[Image annotation entries]
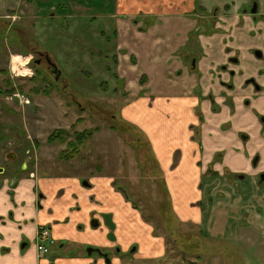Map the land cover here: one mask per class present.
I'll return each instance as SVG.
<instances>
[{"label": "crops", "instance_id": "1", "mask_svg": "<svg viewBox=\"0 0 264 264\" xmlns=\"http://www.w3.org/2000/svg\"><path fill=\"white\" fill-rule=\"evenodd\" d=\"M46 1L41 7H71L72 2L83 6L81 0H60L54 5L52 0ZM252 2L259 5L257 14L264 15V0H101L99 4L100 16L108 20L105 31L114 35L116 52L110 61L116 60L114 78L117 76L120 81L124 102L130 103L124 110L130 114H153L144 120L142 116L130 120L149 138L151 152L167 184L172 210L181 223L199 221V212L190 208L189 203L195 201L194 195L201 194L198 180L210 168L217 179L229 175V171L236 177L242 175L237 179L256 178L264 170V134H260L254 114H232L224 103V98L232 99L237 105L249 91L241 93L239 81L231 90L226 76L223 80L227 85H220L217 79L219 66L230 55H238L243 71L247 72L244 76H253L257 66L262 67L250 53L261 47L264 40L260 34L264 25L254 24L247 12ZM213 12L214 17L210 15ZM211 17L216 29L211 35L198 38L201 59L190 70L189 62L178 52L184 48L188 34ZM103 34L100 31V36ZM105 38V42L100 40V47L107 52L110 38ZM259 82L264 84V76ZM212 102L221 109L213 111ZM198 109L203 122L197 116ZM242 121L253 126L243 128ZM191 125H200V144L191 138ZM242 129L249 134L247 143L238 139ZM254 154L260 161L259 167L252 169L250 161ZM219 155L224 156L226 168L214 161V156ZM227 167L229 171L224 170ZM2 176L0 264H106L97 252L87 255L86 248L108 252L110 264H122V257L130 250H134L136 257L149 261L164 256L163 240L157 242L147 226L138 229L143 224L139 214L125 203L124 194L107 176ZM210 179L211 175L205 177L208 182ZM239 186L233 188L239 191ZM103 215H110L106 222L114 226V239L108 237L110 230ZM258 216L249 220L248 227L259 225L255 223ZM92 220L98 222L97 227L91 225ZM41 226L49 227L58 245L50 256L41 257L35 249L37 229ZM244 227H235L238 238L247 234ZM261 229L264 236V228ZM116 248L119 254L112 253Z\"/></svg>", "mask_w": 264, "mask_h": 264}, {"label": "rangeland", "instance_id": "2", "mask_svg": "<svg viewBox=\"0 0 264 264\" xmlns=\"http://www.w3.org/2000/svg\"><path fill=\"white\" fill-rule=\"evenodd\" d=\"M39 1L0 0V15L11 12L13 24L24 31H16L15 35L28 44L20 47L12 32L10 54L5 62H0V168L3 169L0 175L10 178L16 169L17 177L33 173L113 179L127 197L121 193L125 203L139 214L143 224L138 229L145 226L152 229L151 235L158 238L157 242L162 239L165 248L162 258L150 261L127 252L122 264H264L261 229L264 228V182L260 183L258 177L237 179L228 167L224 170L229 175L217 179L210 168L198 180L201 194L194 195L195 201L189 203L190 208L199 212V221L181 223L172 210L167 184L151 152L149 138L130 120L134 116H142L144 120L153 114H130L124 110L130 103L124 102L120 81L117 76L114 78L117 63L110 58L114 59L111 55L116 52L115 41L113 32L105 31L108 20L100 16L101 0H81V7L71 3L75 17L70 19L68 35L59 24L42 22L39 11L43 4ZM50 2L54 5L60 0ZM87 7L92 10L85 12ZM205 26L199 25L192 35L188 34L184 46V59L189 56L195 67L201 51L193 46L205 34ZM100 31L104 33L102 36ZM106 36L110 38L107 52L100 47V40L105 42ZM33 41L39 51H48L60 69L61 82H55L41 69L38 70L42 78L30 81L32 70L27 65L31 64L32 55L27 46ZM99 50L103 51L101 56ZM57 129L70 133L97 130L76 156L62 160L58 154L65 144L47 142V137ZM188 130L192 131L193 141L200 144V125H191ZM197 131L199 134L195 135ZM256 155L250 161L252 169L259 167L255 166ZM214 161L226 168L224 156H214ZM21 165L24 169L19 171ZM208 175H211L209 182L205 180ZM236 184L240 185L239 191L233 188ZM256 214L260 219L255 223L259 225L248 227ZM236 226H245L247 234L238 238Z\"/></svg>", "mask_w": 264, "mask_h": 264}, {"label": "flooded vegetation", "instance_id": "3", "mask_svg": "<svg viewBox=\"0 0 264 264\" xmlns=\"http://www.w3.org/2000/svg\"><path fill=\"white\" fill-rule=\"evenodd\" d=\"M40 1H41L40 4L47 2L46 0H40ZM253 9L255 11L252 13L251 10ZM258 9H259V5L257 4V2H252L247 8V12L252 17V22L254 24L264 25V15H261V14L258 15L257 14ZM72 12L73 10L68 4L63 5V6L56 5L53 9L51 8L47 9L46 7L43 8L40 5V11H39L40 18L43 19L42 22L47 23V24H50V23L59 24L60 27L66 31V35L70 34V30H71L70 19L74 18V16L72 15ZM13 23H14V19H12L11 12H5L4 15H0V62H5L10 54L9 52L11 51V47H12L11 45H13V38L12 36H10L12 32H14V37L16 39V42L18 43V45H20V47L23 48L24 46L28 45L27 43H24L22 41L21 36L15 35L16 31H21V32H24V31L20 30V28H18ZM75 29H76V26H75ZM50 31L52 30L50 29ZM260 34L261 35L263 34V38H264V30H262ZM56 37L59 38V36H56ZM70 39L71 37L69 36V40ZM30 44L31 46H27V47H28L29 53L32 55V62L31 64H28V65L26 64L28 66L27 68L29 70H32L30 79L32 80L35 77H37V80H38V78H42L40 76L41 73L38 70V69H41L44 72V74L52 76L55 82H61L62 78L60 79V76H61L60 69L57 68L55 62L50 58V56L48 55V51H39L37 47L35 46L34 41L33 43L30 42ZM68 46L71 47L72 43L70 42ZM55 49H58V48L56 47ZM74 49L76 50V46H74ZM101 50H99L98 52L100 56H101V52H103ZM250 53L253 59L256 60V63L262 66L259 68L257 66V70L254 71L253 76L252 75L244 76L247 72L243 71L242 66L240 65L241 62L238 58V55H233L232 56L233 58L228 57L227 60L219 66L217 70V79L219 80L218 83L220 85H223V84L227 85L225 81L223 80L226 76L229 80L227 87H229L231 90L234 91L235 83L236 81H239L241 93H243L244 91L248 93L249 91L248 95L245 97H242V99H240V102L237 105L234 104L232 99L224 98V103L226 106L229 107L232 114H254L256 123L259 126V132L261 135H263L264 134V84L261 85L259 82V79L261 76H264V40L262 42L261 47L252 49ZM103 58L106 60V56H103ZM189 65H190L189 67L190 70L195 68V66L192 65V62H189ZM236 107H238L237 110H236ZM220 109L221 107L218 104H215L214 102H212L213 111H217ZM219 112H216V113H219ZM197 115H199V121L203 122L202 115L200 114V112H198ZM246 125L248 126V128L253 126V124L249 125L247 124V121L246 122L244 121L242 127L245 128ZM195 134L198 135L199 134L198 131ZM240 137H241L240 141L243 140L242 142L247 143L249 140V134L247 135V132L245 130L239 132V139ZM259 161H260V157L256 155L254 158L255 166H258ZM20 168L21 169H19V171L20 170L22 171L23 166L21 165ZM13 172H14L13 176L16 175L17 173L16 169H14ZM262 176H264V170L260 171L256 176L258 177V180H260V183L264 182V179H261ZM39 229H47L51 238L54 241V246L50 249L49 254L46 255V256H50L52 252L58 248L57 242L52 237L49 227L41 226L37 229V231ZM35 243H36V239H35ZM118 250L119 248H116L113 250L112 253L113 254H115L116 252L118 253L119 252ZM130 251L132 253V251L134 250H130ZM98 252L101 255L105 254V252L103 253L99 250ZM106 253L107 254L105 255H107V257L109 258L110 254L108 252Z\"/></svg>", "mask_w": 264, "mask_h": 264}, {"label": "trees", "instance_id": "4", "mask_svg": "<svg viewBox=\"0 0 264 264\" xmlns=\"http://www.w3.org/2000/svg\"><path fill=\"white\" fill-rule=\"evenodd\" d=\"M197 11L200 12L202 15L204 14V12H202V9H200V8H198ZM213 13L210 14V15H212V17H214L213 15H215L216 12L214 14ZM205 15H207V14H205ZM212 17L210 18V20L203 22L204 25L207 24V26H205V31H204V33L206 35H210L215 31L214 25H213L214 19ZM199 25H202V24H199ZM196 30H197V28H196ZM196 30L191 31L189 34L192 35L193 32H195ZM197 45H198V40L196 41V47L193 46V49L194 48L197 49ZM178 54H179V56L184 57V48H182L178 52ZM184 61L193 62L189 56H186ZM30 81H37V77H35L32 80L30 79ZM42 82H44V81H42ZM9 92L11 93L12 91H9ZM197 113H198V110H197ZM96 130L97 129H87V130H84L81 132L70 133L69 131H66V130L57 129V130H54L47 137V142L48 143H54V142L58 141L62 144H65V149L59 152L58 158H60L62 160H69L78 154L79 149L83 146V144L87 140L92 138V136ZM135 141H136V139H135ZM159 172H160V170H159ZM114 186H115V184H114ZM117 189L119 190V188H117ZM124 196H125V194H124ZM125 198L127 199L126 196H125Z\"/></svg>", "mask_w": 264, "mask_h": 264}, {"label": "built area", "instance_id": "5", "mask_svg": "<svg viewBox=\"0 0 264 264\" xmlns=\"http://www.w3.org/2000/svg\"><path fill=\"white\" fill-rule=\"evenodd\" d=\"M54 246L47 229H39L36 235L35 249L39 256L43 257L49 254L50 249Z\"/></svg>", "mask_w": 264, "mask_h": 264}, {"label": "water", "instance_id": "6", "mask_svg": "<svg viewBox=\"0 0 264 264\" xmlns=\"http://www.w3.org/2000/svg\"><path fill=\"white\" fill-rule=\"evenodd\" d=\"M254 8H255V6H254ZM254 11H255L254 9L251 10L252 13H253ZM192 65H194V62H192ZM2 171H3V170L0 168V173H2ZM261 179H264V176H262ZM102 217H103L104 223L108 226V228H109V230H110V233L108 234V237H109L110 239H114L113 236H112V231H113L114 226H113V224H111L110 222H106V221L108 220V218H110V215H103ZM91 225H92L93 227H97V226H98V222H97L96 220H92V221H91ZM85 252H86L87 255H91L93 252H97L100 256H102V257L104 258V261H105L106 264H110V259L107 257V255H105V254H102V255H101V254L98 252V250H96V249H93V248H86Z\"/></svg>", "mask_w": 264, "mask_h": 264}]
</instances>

SET EXERCISE
Reproduce the entries verbatim from their beginning through the line containing "<instances>", including that line. Omit the pictures.

CORRECT RESULT
Map the land cover here: one mask per class present.
I'll return each instance as SVG.
<instances>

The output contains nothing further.